Over two years ago, while at work, I was listening to the radio. They were talking about how this country where I live was starting to bear the brunt of what had happened in the US with junk mortgages. The announcer (locutora) from one of your companies was warning us solemnly that we could go into recession. Nothing new for me, or for any of my compañeras in that badly paid, precarious and strenuous job: that thing called ‘recession’ had been living for some time in our purses. So faced with this extraordinary scoop that you supplied us with, I barely blinked.
Things, true enough, are getting worse. For us (nosotras), of course, the ones who pay for all your bailouts. But also for you (vosotras) too because from behind the smoke and noise of all this destruction, your perverse plan is coming to light, drawn up from the corridors of the European Central Bank, Standard and Poor’s, the Financial Times and any other of those clubs, guilds and unions where in your business lunches you decide on the shape of the world and for dessert you eat people tart.
A plan very similar to the one you drew up previously in the purses of the smart and the beautiful in America, Asia, or Africa. There are times these days when I cry, between amazement and rage, whenever I listen to you announcing the latest chunk of our lives you have decided to snatch from us. But I’ll stop complaining now. I’ll stop. If not, this text will only make you rub your avaricious hands together, thinking that my compañeras and I are worn out. Instead, I’m going to show you what I do to dodge the bullets you let fly from your shotgun mouths (Lagarde’s, Merkel’s and Ashton’s have lipstick on them!) : 1. As I share a bed, kisses and embraces without restraint; 2. I collect, and give away, books, records, plant pots, brushes and shirts; 3. I amuse myself by looking at fields in which to plant onions, garlic, and other desires; 4. I think about the crop of compañeras on both sides of the pond; 5. I find spaces that are free from your clutches, and there I oxygenate myself with all the colours you try to rob from us; and 6. I always raise a glass to those who (las que) deserve it.

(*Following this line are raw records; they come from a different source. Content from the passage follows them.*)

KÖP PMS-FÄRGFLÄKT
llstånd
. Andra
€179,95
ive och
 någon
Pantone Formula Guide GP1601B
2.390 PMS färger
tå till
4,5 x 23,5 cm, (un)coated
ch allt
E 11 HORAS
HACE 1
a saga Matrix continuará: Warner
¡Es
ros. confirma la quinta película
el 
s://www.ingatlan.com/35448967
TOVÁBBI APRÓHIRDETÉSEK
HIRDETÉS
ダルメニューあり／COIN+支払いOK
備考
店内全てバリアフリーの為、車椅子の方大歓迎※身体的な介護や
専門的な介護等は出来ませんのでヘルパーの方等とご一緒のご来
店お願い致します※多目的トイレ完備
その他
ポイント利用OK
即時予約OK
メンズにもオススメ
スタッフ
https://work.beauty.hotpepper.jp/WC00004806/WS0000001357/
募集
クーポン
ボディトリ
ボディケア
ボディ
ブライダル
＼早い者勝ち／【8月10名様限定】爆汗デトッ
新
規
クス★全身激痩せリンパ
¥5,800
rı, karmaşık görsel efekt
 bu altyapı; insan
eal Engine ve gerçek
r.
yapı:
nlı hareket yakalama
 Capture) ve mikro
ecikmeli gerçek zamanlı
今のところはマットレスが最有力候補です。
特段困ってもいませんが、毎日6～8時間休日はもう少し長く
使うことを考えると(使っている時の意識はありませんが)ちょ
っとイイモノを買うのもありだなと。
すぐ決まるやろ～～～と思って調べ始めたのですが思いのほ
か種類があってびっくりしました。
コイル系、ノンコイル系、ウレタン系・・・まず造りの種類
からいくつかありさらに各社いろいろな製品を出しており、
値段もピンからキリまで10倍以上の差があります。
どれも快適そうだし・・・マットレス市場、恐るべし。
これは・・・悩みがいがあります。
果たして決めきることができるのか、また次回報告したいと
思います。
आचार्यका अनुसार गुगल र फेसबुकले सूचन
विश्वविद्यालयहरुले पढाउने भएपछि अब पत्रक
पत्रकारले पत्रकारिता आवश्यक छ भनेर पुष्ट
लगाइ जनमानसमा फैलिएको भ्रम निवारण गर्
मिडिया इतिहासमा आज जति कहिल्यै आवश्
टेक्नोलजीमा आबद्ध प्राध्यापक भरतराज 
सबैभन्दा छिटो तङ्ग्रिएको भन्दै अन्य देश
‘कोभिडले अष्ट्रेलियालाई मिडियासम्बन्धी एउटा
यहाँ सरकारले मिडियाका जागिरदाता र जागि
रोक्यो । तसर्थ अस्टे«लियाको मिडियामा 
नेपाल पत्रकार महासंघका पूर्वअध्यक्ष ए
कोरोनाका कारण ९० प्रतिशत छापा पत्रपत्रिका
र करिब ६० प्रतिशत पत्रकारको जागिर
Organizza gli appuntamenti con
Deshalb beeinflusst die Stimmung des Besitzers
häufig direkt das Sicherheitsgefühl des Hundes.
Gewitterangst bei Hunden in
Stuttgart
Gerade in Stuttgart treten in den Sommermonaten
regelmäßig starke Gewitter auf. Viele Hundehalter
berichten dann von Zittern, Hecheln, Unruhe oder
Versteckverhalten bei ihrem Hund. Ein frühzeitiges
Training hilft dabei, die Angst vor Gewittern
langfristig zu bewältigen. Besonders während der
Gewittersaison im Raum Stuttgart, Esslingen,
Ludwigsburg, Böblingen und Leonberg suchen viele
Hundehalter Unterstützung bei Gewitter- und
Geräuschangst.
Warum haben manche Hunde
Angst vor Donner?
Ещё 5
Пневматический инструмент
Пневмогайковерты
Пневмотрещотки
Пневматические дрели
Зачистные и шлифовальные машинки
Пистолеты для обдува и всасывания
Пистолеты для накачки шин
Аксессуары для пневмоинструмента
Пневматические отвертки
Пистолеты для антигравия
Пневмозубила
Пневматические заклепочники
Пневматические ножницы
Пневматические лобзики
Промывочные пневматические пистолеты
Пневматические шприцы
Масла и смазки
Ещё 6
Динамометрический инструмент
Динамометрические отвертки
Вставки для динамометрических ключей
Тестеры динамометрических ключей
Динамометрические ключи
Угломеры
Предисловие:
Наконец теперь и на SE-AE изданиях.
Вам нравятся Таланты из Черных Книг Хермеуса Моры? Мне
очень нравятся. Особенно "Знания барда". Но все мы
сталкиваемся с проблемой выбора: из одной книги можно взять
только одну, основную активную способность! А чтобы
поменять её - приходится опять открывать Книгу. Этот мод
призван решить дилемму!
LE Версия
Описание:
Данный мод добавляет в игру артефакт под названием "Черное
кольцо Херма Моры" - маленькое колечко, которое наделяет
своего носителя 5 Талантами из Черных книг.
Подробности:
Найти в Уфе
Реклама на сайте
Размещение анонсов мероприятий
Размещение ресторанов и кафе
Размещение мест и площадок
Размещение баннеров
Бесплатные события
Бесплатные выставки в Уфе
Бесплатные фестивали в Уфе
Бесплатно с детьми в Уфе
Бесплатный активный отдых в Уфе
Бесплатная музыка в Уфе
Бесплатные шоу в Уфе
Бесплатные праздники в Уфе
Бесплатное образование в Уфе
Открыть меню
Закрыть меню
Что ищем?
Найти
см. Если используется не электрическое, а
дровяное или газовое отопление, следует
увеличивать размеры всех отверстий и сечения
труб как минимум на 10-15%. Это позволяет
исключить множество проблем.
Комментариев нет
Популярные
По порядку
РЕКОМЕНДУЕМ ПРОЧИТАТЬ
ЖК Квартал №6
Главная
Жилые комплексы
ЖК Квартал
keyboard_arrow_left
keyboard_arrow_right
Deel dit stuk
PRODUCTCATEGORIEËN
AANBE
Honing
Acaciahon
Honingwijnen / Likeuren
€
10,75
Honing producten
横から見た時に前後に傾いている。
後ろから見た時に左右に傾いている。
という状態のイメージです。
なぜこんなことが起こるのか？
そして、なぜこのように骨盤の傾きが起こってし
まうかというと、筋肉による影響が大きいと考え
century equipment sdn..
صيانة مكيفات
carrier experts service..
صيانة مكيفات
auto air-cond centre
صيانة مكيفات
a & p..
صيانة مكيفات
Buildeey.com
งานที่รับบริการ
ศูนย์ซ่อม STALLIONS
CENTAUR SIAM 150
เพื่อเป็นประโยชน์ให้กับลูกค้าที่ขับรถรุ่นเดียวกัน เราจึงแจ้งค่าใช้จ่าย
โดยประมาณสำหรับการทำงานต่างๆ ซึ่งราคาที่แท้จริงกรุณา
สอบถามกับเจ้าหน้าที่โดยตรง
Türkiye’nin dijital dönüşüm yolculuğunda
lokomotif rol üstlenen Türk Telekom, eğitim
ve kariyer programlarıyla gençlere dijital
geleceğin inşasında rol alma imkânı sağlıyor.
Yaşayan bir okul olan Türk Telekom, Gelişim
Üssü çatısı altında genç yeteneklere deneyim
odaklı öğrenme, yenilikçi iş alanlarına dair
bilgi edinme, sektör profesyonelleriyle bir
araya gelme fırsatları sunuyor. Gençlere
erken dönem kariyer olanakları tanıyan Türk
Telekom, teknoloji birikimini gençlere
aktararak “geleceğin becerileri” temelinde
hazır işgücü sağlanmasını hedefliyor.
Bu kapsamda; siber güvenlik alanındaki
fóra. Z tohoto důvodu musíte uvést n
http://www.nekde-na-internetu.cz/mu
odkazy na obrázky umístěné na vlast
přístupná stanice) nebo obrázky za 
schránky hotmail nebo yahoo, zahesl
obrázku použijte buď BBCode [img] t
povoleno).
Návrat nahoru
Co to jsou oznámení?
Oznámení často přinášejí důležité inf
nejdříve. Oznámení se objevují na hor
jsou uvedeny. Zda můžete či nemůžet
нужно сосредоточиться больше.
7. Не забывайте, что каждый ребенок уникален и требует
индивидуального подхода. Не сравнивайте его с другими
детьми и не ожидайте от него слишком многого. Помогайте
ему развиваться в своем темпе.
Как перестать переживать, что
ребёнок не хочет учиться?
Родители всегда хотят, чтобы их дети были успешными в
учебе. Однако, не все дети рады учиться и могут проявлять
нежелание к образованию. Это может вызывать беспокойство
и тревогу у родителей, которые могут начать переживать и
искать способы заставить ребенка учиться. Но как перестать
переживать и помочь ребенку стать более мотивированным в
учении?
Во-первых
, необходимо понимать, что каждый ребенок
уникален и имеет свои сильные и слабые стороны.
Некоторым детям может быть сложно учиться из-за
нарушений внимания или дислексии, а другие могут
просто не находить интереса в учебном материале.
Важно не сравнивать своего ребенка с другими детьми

After this display and with my cells brimming over with energy (in chaotic but productive connection with the cells of others (otras), with those whom I obstinately keep meeting up with and without your permission in the squares for more than a year now), I no longer listen to the hypnotic speaker from your company and, in succinct response to your menacing memorandum, I am passing you the list of a few things I am going to do alongside my compañeras: 1. we will awake the sleeping population (don’t get agitated (violentas), we can’t reveal what with!); 2. we will deliver a very severe up yours sign to your Debt; 3. we will gather your names, those of all of you who (las que) have signed the forms and approvals that got us this far, and we will communicate to you in writing, that you shall no longer count on us (nosotras), and we no longer count on you (vosotras); and 4. we will organise a witches’ sabbath for the coming hours. The bonfire will be fuelled with the package we had in our homes without us realising: The Transition in Spain or how to keep them fooled for nearly 37 years (it is a vast work, hundreds of thousands of pages re-written and re-edited daily by the major media groups, their house intellectuals and other courtesans of thought and word). We shall also burn the grey cushions of your dreams (your dream of “social peace”, your dream of “dutiful obedience”, your dream of “silent majority” and a few more besides). And no, we cannot yet reveal if we will also throw the euro onto the fire (but be assured that sooner or later, we will also take Berlin). To finalise, I remind you that our purses remain empty, but our mouths do not conceal bullets like yours do, but they do conceal tongues that conspire, sing and kiss.